Excerpt>
- Opening Delimiter -

Okay, gonna start with something that makes me UNhappy: feeling overwhelmed and rudderless. Which, I mean, who doesn't every once in a while? I've been feeling pretty rudderless art-wise for a bit now, as many of you might know (because I do so like to whine about it.) Part of my problem is, when left to my own devices (and not doing fanart), I'm overwhelmed by all the possibilities and choices. I want to do SO MUCH but where to start? How to go about it? How do I begin to streamline and focus and WAAAAHHHHHH...

Some of you may not know I went to school for art. I can't solve for 'X'; art is what I know and love and there aren't many full-time, salaried careers in art. So I freelance. You think it's tough fashioning a professional career, without a job description or boss to answer to or co-workers to work with and bounce ideas off of? Well, yes, IT IS. And then there's being a wife and mother, which also takes a section of my brainpower and adds to the plates I have to spin. It's like I work not one but THREE freelance jobs at once. Some days it feels like I get not a damned thing accomplished. Not a one.

But today, I wrestled with the insurance company and won. Our middle son, who's 16, is a tad stout. But he's active and jolly and is the kid whom I can usually cajole into going to the gym with me. Six or so months ago, his blood pressure was elevated, which of course isn't good for a teen. We watched his salt intake a smidge and upped his exercise and lo and behold, the BP came down! We had a re-check with his doc to assess that all was well, and then went about our merry way. But for some reason, our insurance claim was denied for that recheck appointment. It wasn't a ton of money--a hundred bucks--but we still wondered what was up. After a thoroughly annoying phone call tap-dancing with the insurance company's automated phone system (GOD I hate talking to computers), I discovered whatever papers the doctor's office filed with the insurance company mentioned his weight ("Ma'am, it says 'obese' on the claim") and the insurance company covers NOTHING based on weight. Which, what? Okay, SUCKS but fine, whatever...so I called his doctor and they're like "Noooo, he's overweight but not obese. We don't have obese anywhere on his chart! This insurance company (which I won't name but let's say their initials are MM and leave it at that) does this ALL the time, in order to deny claims. Let me put this through again with NO mention of his weight at all."

- Closing Delimiter -

The data>
- Opening Delimiter -

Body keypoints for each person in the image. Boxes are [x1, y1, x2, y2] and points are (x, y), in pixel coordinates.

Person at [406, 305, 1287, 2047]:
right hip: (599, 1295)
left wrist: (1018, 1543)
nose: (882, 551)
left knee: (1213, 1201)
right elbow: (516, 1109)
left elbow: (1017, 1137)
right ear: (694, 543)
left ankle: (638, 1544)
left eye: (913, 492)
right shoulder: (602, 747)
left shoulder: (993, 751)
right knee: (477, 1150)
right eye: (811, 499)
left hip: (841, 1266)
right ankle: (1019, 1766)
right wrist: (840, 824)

- Closing Delimiter -
- Opening Delimiter -

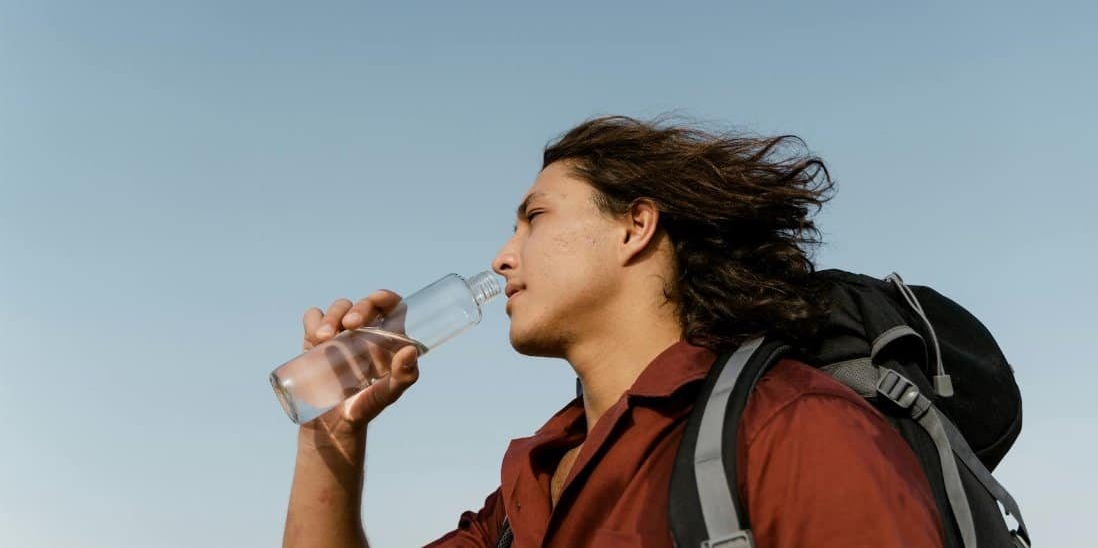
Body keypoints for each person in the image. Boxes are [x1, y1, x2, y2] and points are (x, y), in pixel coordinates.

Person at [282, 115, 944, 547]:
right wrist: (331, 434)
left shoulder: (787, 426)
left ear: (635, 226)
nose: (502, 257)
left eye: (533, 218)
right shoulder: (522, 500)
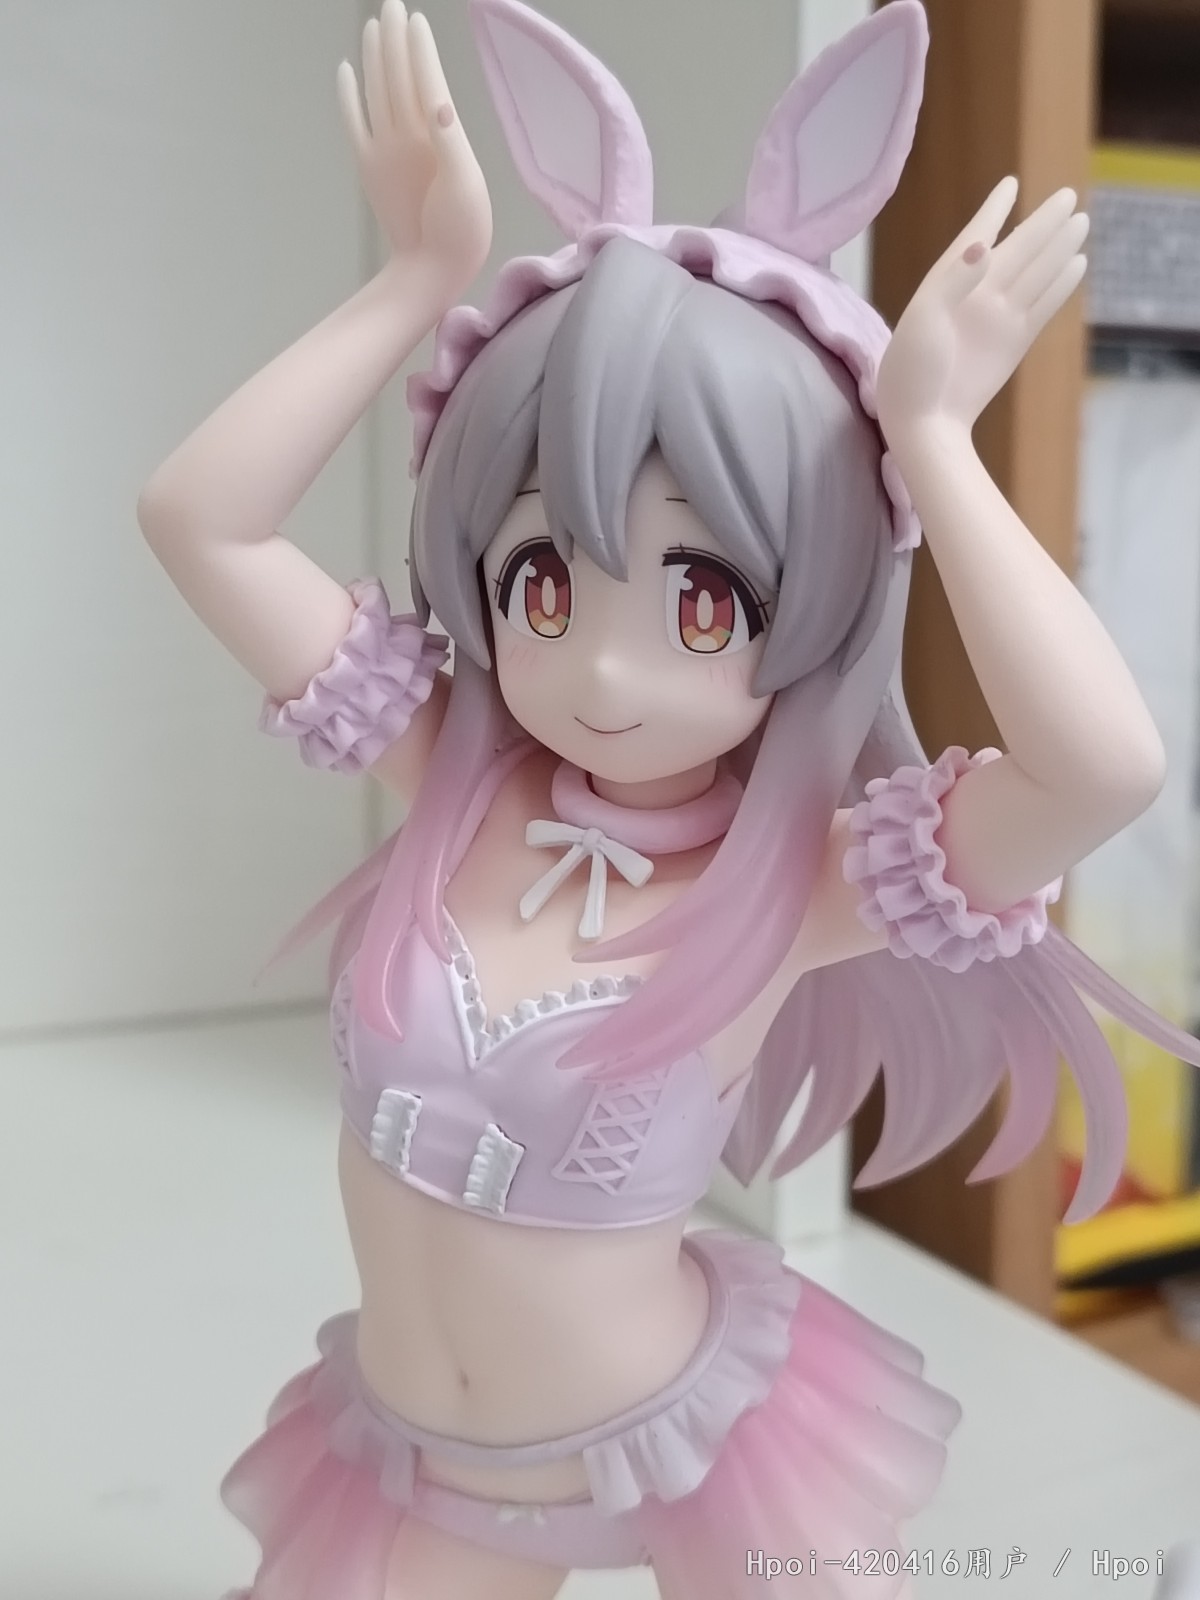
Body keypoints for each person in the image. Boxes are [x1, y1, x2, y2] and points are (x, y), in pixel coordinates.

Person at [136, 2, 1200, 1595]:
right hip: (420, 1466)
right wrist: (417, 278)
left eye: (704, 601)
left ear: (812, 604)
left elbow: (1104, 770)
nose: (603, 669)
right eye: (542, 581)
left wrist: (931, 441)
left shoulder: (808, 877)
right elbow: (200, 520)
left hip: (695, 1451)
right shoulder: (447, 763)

- Closing Delimiter -
- Opening Delimiter -

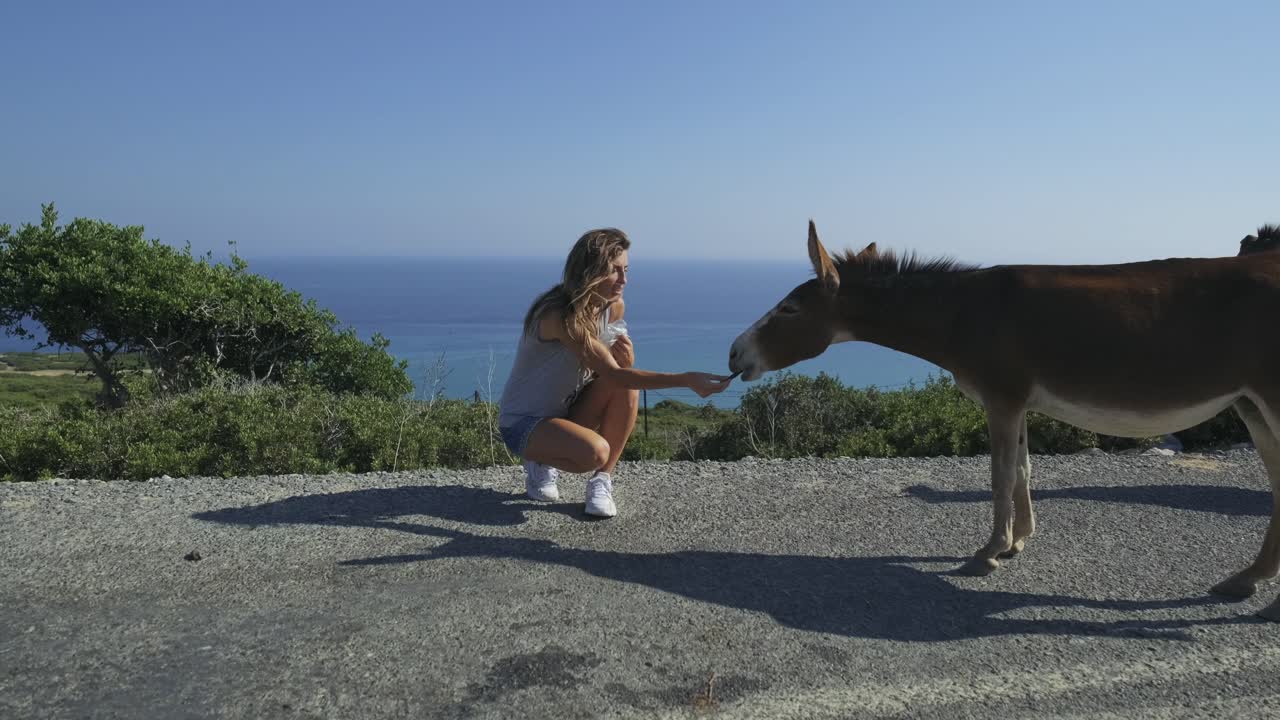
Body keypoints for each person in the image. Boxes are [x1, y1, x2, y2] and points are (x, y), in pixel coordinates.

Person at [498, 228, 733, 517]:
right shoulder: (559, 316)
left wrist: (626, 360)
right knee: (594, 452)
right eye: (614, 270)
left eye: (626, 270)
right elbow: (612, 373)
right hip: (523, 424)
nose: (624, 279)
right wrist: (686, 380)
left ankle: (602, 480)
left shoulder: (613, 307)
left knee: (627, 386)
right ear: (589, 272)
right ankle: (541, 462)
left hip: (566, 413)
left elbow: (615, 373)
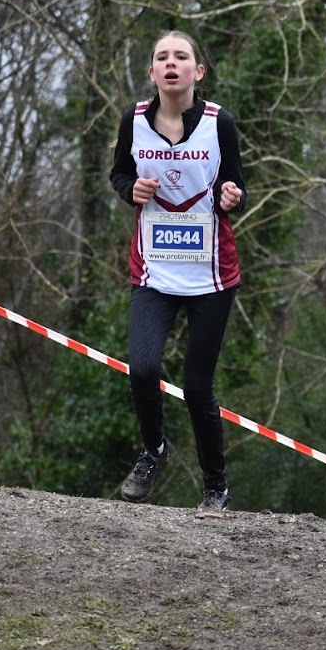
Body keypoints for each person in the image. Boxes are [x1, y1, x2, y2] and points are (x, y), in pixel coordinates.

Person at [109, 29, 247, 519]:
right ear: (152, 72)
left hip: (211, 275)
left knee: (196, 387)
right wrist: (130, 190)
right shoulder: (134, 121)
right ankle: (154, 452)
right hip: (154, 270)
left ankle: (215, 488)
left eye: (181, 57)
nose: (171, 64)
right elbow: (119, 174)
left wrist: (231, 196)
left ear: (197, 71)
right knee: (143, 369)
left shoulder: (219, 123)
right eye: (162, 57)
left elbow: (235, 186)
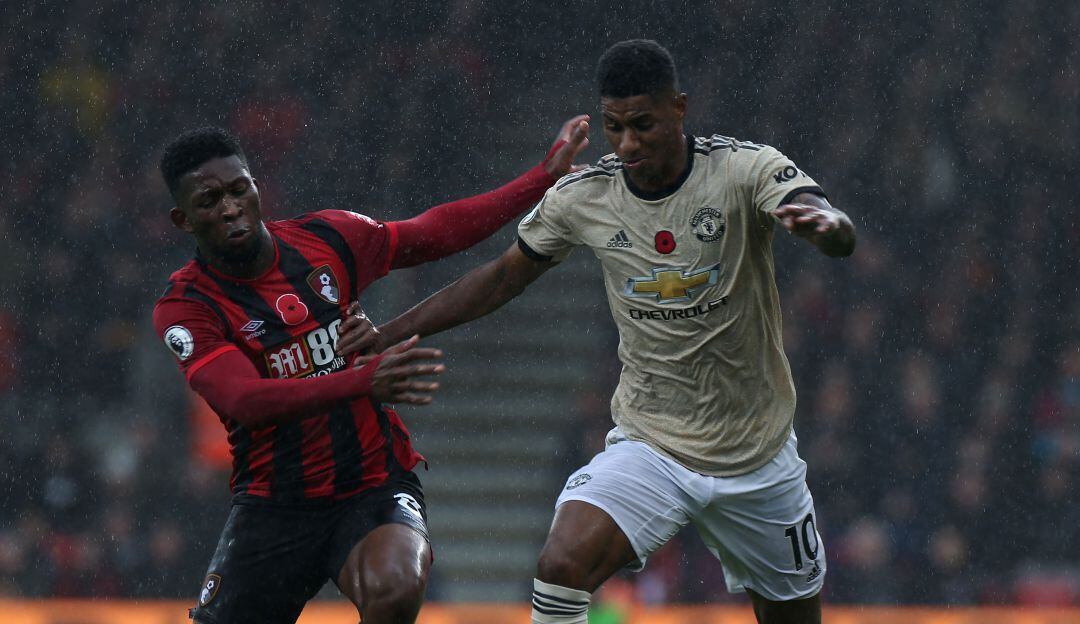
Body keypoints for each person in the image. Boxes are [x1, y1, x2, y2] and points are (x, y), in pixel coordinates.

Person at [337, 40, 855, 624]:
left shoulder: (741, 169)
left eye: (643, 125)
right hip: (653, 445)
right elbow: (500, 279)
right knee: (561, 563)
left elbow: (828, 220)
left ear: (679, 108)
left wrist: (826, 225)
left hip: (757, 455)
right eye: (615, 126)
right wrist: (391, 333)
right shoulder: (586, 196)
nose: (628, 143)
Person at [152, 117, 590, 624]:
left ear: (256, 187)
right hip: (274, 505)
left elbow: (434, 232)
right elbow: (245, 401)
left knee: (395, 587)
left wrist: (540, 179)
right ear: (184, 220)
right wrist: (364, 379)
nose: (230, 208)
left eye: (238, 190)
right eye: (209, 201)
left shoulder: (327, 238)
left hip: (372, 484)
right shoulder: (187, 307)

- Closing Delimiter -

Your goal>
Can you reproduce, word for word and in full, the blog post above about freelancing as an artist and the denied insurance claim?

Exercise response>
Okay, gonna start with something that makes me UNhappy: feeling overwhelmed and rudderless. Which, I mean, who doesn't every once in a while? I've been feeling pretty rudderless art-wise for a bit now, as many of you might know (because I do so like to whine about it.) Part of my problem is, when left to my own devices (and not doing fanart), I'm overwhelmed by all the possibilities and choices. I want to do SO MUCH but where to start? How to go about it? How do I begin to streamline and focus and WAAAAHHHHHH...

Some of you may not know I went to school for art. I can't solve for 'X'; art is what I know and love and there aren't many full-time, salaried careers in art. So I freelance. You think it's tough fashioning a professional career, without a job description or boss to answer to or co-workers to work with and bounce ideas off of? Well, yes, IT IS. And then there's being a wife and mother, which also takes a section of my brainpower and adds to the plates I have to spin. It's like I work not one but THREE freelance jobs at once. Some days it feels like I get not a damned thing accomplished. Not a one.

But today, I wrestled with the insurance company and won. Our middle son, who's 16, is a tad stout. But he's active and jolly and is the kid whom I can usually cajole into going to the gym with me. Six or so months ago, his blood pressure was elevated, which of course isn't good for a teen. We watched his salt intake a smidge and upped his exercise and lo and behold, the BP came down! We had a re-check with his doc to assess that all was well, and then went about our merry way. But for some reason, our insurance claim was denied for that recheck appointment. It wasn't a ton of money--a hundred bucks--but we still wondered what was up. After a thoroughly annoying phone call tap-dancing with the insurance company's automated phone system (GOD I hate talking to computers), I discovered whatever papers the doctor's office filed with the insurance company mentioned his weight ("Ma'am, it says 'obese' on the claim") and the insurance company covers NOTHING based on weight. Which, what? Okay, SUCKS but fine, whatever...so I called his doctor and they're like "Noooo, he's overweight but not obese. We don't have obese anywhere on his chart! This insurance company (which I won't name but let's say their initials are MM and leave it at that) does this ALL the time, in order to deny claims. Let me put this through again with NO mention of his weight at all."